**O que fazer**:
1) Duplique o trecho do texto sobre a abolição de "Enquanto um dos" a "dessa bárbara cena.".
2) Responda com base no texto sobre a abolição:
(a) Quem, segundo o texto, ofende a civilização da província de São Paulo?
(b) O que Joaquim Firmino disse quando se viu completamente perdido?
(c) Onde Joaquim Firmino caiu, enfim, cheio de ferimentos?
3) Reescreva de forma mais concisa o parágrafo do texto sobre a abolição que começa com "Os escravizados que não obtêm", mantendo seus fatos principais.

**Texto fornecido**:
O Editor

terça-feira, 13 de maio de 2014

O REVERSO

 Contra o abolicionismo opunham, como argumento para aterrorizar, os horrores que haviam de vir da libertação em massa. Pintavam as levas de negros saqueando, incendiando, matando. Os quadros mais tristes recebiam da imaginação dos terroristas as cores carregadas e os lances de mais efeitos.
- O que se deve esperar de uma massa de brutos, de tantos indivíduos mal educados, com seus ódios por longos anos sufocados, com suas paixões sopitadas, de um momento para outro lançados na sociedade como homens livres?
E a resposta que se tinha com todos os sinais de quem se acha seriamente amendrontado era esta: “As cenas mais torpes, as mais comprometedoras da ordem pública, da paz das famílias e da tranqüilidade do lar!
E tudo veio provar o contrário.

Os escravizados que não obtêm dos senhores concessões justas, como outros já têm feito, abandonam as fazendas sem violência, sem atos de desreipeito, sem roubos, sem furtos, atravessam cidades e vilas, passam por casas nas estradas e não praticam nenhum ato de desonestidade e tornam-se credores da estima pública.
Os brutos elevam-se moralmente e pagam com o respeito à lei, à moral, à sociedade, os maus tratos, os sofrimentos, as injustiças e embrutecimento a que foram sujeitos na escravidão.
Aí mesmo onde os brancos, os homens livres, se arregimentam, saqueiam, matam, perturbam a paz pública, eles vingam-se saindo sem reagir contra aqueles que assim procedem com o fim de conservá-los na escravidão. Vergonhoso exemplo para os brancos!
Os fazendeiros da Penha do Rio do Peixe ofendem a civilização da província de São Paulo e oferecem um triste e lamentátvel contraste com os seus escravos, os tais brutos que tanto amedrontavam os retardatários e prudentes que combatiam a abolição e todas medidas emancipadoras que tendiam a retirar do cativeiro as turmas de infelizes.
Segundo as narrações que nos parecem exprimir a verdade, os feitos da reação se passaram assim:
"Quando Joaquim Firmino se viu completamente perdido disse:
- Vocês o querem é matar-me; pois matem-me, aqui estou!
Então arrancaram-no, espancaram-no. A mulher da vítima ajoelha-se pedindo misericórdia, mas ninguém a atende! Fez uma inocente filhinha ajoelhar-se e pedir que não matasse seu pai, e a criança foi repelida com um ponta-pé, redobrandos os sicários na sua fúria!
Antes os seus lábios não se tivesse movido!
Enquanto um dos da malta mutila um braço da vítima, outro procura estrangulá-la.
Joaquim Firmino, lutando até morrer, foi recuando ante aquela turba sedenta de sangue até o quintal, onde caiu enfim cheio de horríveis ferimentos!
Descrever tudo quanto se deu, com as devidas cores não é tarefa de que eu possa desempenhar, deixando os leitores que calculem todo o horror dessa bárbara cena.

**Dados registrados**:
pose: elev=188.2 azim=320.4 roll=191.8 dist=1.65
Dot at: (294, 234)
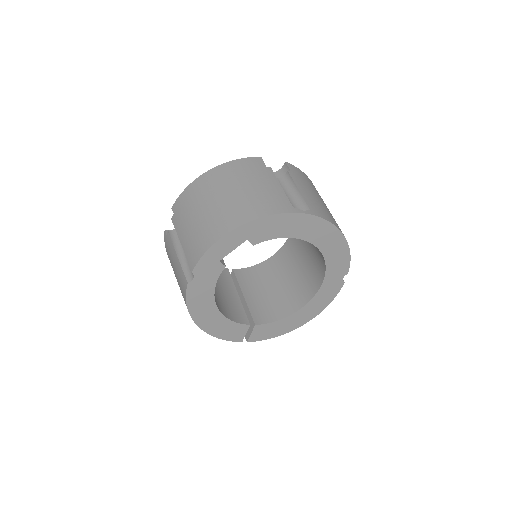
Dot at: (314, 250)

**Lista de respostas**:
1)
Enquanto um dos da malta mutila um braço da vítima, outro procura estrangulá-la.
Joaquim Firmino, lutando até morrer, foi recuando ante aquela turba sedenta de sangue até o quintal, onde caiu enfim cheio de horríveis ferimentos!
Descrever tudo quanto se deu, com as devidas cores não é tarefa de que eu possa desempenhar, deixando os leitores que calculem todo o horror dessa bárbara cena.

2)
(a) Os fazendeiros da Penha do Rio do Peixe.
(b) "Vocês o querem é matar-me; pois matem-me, aqui estou!"
(c) No quintal.

3) Os escravizados que não obtêm concessões justas dos senhores deixam as fazendas sem violência, desrespeito, roubos ou furtos. Atravessam cidades e vilas e passam por casas nas estradas sem nenhum ato de desonestidade, tornando-se credores da estima pública.